Poésie surréaliste NotesMat15

• •

Funeste, intense, foutu reboot de cut-up à l’extrémité du câble nord !

Funeste, intense, foutu reboot de cut-up à l’extrémité du câble nord ! Un véridique choc numérologique, l’imagination du poète ! Un vrai lot anaphylactique formant un monde très cinématographique, tâche que les dignes descendants de Burroughs remplissent à merveille en acidifiant aux quatre coins du monde leurs représentations mentales amovibles : elles-aussi imaginaires, toutes emmaillotées dans leur réceptacle de métro moite, incohérentes par leur éloignement, ces représentations reflétent la moyenne du quotient intellectuel kilométrique de tous les défauts, de toutes les failles et de tous les crashs de leurs disques durs, internes comme externes.

Au milieu de la nuit, le sol jonché de bouteilles vides, ils regardent l’existence suivre un tracé logique, ce cheminement qui remonte depuis les limbes neuronaux, excursion spéléologique inversée et déjà bien entamée, avant d’entamer un requiem aux lettres mortes. Le suc oppressant d’une faille de sécurité alternative commence à saigner sur les pages alchimiques de leurs carnets de moleskine ; pliant, comme chaque soir leurs listes, sous les coupoles illuminées de leur terrier, leurs lacunes viennent s’effondrer comme des morceaux de banquise, dans la trop vaste bibliothèque.

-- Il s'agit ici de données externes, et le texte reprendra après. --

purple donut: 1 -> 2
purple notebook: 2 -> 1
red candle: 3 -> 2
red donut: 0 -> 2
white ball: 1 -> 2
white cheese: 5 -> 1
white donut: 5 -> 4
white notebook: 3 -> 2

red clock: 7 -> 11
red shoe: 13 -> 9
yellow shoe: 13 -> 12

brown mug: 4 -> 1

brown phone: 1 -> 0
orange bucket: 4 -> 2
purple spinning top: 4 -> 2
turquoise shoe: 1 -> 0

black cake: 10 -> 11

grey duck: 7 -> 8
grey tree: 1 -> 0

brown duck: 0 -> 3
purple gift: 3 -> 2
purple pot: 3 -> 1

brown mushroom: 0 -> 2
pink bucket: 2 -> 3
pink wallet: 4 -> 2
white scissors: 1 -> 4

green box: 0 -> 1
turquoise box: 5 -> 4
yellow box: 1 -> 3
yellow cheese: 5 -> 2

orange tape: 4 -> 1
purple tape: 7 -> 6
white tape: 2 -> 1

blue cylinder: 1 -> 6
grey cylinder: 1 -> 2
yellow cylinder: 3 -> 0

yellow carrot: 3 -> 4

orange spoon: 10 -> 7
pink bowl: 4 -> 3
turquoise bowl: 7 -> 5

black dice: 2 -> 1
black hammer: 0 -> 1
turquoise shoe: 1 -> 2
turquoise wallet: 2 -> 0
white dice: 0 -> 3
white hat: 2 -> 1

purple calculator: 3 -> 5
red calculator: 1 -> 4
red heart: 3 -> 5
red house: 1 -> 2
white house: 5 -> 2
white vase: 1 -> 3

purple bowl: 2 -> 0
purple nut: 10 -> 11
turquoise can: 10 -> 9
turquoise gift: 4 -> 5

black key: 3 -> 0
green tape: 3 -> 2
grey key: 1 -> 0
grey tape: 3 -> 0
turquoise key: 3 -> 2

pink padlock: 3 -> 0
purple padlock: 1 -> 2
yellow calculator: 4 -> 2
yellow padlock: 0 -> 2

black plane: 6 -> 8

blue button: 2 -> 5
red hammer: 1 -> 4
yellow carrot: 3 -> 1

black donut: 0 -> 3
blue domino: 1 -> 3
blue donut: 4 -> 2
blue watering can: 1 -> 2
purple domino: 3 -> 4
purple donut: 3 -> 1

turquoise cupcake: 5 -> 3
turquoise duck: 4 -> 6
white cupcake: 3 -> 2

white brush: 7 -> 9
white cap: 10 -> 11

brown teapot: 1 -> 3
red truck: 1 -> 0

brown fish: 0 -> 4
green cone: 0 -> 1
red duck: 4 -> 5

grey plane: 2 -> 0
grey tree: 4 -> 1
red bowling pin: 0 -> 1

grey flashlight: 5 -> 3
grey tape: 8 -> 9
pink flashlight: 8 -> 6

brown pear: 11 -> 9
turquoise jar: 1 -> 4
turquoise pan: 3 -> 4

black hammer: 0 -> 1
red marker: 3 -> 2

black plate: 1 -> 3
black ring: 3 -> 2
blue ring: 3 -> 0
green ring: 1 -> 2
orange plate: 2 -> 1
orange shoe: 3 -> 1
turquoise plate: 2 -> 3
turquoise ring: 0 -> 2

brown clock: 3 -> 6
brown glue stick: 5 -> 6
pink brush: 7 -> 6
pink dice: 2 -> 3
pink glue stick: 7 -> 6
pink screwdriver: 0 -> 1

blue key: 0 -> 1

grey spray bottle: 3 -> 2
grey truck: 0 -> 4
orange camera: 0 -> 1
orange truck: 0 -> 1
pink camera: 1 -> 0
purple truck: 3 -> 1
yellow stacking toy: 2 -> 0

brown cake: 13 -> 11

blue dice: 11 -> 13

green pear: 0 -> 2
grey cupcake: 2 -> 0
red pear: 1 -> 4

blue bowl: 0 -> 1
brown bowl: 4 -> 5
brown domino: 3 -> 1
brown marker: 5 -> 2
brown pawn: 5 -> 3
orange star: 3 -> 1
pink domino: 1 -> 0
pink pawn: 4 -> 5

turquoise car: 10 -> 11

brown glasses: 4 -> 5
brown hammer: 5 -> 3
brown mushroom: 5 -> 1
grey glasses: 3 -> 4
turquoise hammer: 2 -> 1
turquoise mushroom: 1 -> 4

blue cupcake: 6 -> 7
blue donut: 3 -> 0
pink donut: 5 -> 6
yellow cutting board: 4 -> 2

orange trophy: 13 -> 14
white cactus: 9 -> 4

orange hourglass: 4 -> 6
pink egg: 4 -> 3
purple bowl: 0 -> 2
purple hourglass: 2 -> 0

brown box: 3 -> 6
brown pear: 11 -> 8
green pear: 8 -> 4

La bibliothèque ? Des voies lactées gargantuesques, toutes enchevêtrées entre elles, et vidées de leur utilité qui passent d’un agréable coloriage noir au latin ténébreux de la matrice mère de toutes les matrices. Les carnets de moleskine ? Un monde de défunts zébrant les entonnoirs de cette force cauchemardesque et qui monopolisent leurs mondes…

Et la faille de sécurité alternative ? Une structure aléatoire où de jeunes pousses de réminiscences sont alimentées par un enchevêtrement de fils électriques et téléphoniques, comme le matériel informatique de mon bureau. Se contractant comme des pensées garrotées au fond de notre arabica, ces souvenirs, lugubrement, transmettent à la matrice mère, toutes les scories entrées automatiquement au sein du Navigateur.

Tressant des schémas mystérieusement disparus et en inversant leurs cours qui s’affaissent, replié et mortifié par les visions qu’il a engendré, le Navigateur, par synesthésie scientifiquement intemporelle, détériore à lui-seul les chemins d’accès donnant sur les bases de données de la matrice mère : l’ordinateur s’éteint, redémarre sans cesse ; de son spirituel avancement, ont jaillis les hideuses corporations, leurs formalités irréelles aussi.

En s’approchant d’une toile vierge de Pierre Soulages et en un clin d’oeil, son humeur change et sécrète quelque chose d’étrange dans l’obscurité. Alors j’imagine que, dans ma tasse, le café se mue en poison. Regardez bien : une multitude de minuscules portes s’ouvrent sur un très haut plongeoir et, dans cette piscine en contrebas, une naïade nue s’ébat en nageant ; et sa robe alternant entre la lumière et la couleur noire, sa robe tombe au fond de l’eau et c’est le black-out qui s’annonce, mû par quelques sentiments de love buzz amoureux.

En rasant fugitivement mais vivement les murs, depuis la grisaille d’un sommeil sans rêve, la toile observe les clients dans ce musée des Beaux-Arts de Lyon, je connais son visage, une ou deux histoires véridiques ou inventées la concernant mais est-ce suffisant pour affirmer que je la connais vraiment ? L’ordinateur alors rame.